### PROBLEM
In the data below, set down exactly the lines from the one containing "roles fundamentales en la promoción de la" up to and including the one containing "Stjuart Vogli (Stuart Litt". Leave the pictures out.

### DATA RECORDS

Segment Open

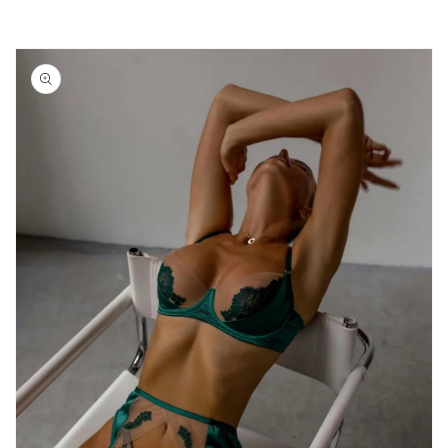
Nastavi na
informacije
o
proizvodu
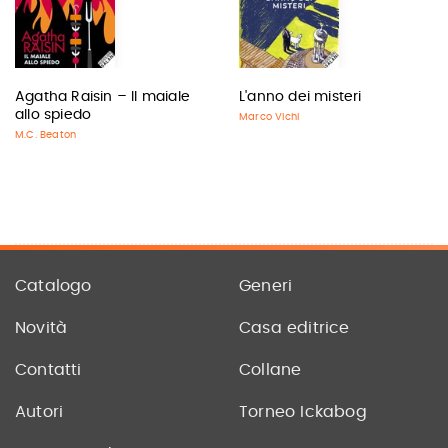
Agatha Raisin – Il maiale
L'anno dei misteri
allo spiedo
Marco Vichi
M.C. Beaton
Catalogo
Generi
Novità
Casa editrice
Contatti
Collane
Autori
Torneo Ickabog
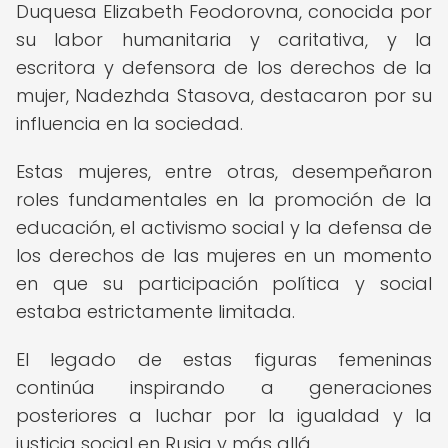
Duquesa Elizabeth Feodorovna, conocida por
su labor humanitaria y caritativa, y la
escritora y defensora de los derechos de la
mujer, Nadezhda Stasova, destacaron por su
influencia en la sociedad.
Estas mujeres, entre otras, desempeñaron
roles fundamentales en la promoción de la
educación, el activismo social y la defensa de
los derechos de las mujeres en un momento
en que su participación política y social
estaba estrictamente limitada.
El legado de estas figuras femeninas
continúa inspirando a generaciones
posteriores a luchar por la igualdad y la
justicia social en Rusia y más allá.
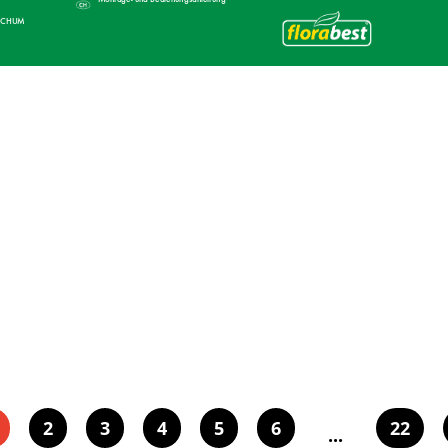
OCHUM
®
2
3
4
5
6
22
...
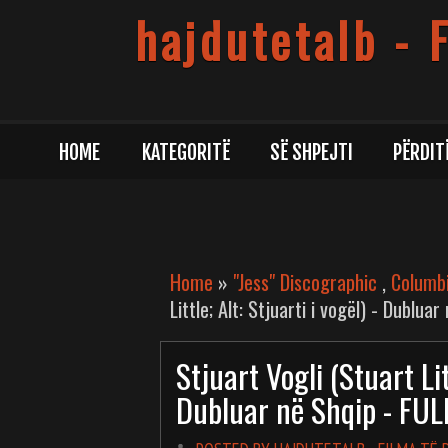
hajdutetalb - 
HOME
KATEGORITË
SË SHPEJTI
PËRDIT
Home
»
"Jess" Discographic
,
Columbi
Little; Alt: Stjuarti i vogël) - Dublua
Stjuart Vogli (Stuart Litt
Dubluar në Shqip - FU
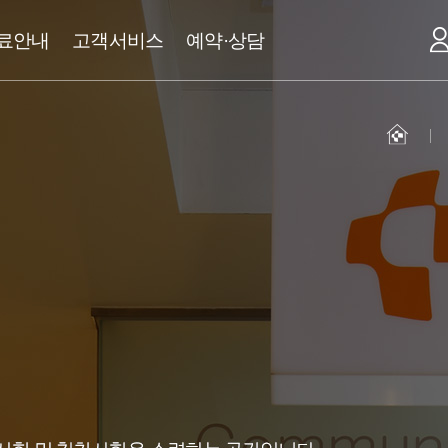
료안내
고객서비스
예약·상담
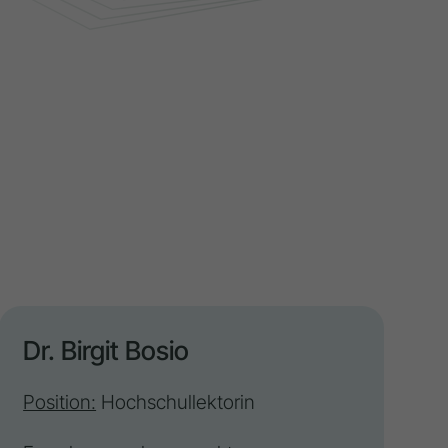
Dr. Birgit Bosio
Position:
Hochschullektorin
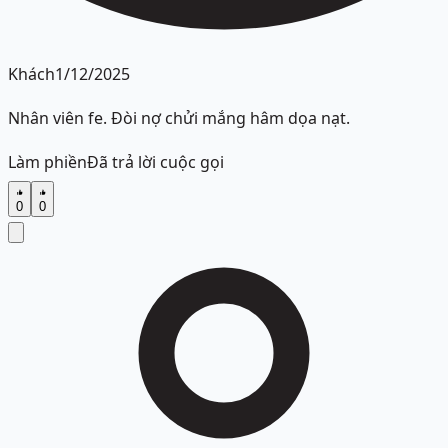
Khách
1/12/2025
Nhân viên fe. Đòi nợ chửi mắng hâm dọa nạt.
Làm phiền
Đã trả lời cuộc gọi
0
0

Segment Closed

### RESPONSE TO THIS TASK
roles fundamentales en la promoción de la
educación, el activismo social y la defensa de
los derechos de las mujeres en un momento
en que su participación política y social
estaba estrictamente limitada.
El legado de estas figuras femeninas
continúa inspirando a generaciones
posteriores a luchar por la igualdad y la
justicia social en Rusia y más allá.
OCHUM
®
2
3
4
5
6
22
...
hajdutetalb - 
HOME
KATEGORITË
SË SHPEJTI
PËRDIT
Home
»
"Jess" Discographic
,
Columbi
Little; Alt: Stjuarti i vogël) - Dublua
Stjuart Vogli (Stuart Litt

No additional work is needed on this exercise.